• [VORGEGEBENER TEXT]:
------------------------------------------------------------------------

Aber seis drum! Gute Vorsätze sind fürs neue Jahr. Im alten Jahr darf ich noch:

Der neue Name, SRF anstelle von SF und DRS, dieser neue Name ist das letzte. Er ist nicht schön, und er ist nicht praktisch. «SRF 1» kann sowohl für Radio SRF1 als auch für Fernsehen SRF 1 stehen. Die Bezeichnung «Radio SRF 1» ist für die Alltagssprache aber viel zu behäbig. Dass Leute, die Radioprogramme produzieren, nicht über den konkreten Sprachgebrauch nachdenken, muss einem doch zu denken geben.

Aber so etwas kommt halt heraus, wenn ideologische Motive dominieren. Das Publikum hat zu begreifen, dass es Radio und Fernsehen nun aus einer Hand erhält. Doch selbst dafür taugt der Namen nichts. Wer sich für die Organisationsform interessiert hat, der wusste auch vorher schon darüber Bescheid. Und den anderen ist es vermutlich egal. Nun, vielleicht entflammt wenigstens bei den Mitarbeitern das Feuer der Leidenschaft für die Konvergenz.

Wir fressen keine Robbenbabys

Jedenfalls werde ich misstrauisch, wenn Unternehmen sich über ihre Visionen schwafeln. In der «Über uns»-Rubrik der Homepages werden diese Leitbilder sehr gerne breitgetreten. «Wir sind innovativ!» «Wir verhalten uns ethisch!» «Wir sind grün!» «Wir fressen weder Robbenbabys noch Kleinkinder!» Neulich habe ich auf der Website eines Druckanbieters gelesen, man lasse sich von biblischen Werten leiten. «Auge um Auge, Zahn um Zahn», fällt einem ein und man nimmt sich vor, bei allen Besuchen eine Steinschleuder dabei zu haben.

------------------------------------------------------------------------

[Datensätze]
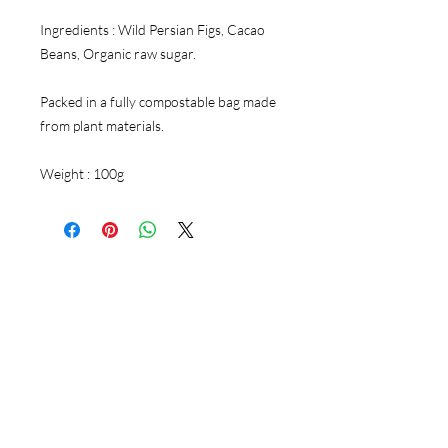
Ingredients : Wild Persian Figs, Cacao
Beans, Organic raw sugar.
Packed in a fully compostable bag made
from plant materials.
Weight : 100g
Follow Us
Instagram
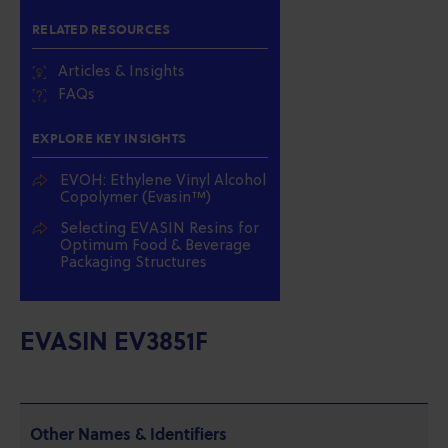
RELATED RESOURCES
Articles & Insights
FAQs
EXPLORE KEY INSIGHTS
EVOH: Ethylene Vinyl Alcohol
Copolymer (Evasin™)
Selecting EVASIN Resins for
Optimum Food & Beverage
Packaging Structures
EVASIN EV3851F
Other Names & Identifiers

------------------------------------------------------------------------

• [AUFGABEN]:
1. Fasse den Text in zwei Sätzen zusammen.
2. Schreib bitte aus dem Text wortgetreu alles ab, von „Jedenfalls werde ich“ bis hinunter zu „dabei zu haben.“.

• [LÖSUNGEN DER REIHE NACH]:
1. Der Text hält den neuen Namen SRF anstelle von SF und DRS für weder schön noch praktisch, weil «SRF 1» sowohl für Radio als auch für Fernsehen stehen kann und «Radio SRF 1» für die Alltagssprache zu behäbig ist. Ausserdem wird er misstrauisch, wenn Unternehmen auf ihren Homepages über ihre Visionen und Leitbilder schwafeln.

2.
Jedenfalls werde ich misstrauisch, wenn Unternehmen sich über ihre Visionen schwafeln. In der «Über uns»-Rubrik der Homepages werden diese Leitbilder sehr gerne breitgetreten. «Wir sind innovativ!» «Wir verhalten uns ethisch!» «Wir sind grün!» «Wir fressen weder Robbenbabys noch Kleinkinder!» Neulich habe ich auf der Website eines Druckanbieters gelesen, man lasse sich von biblischen Werten leiten. «Auge um Auge, Zahn um Zahn», fällt einem ein und man nimmt sich vor, bei allen Besuchen eine Steinschleuder dabei zu haben.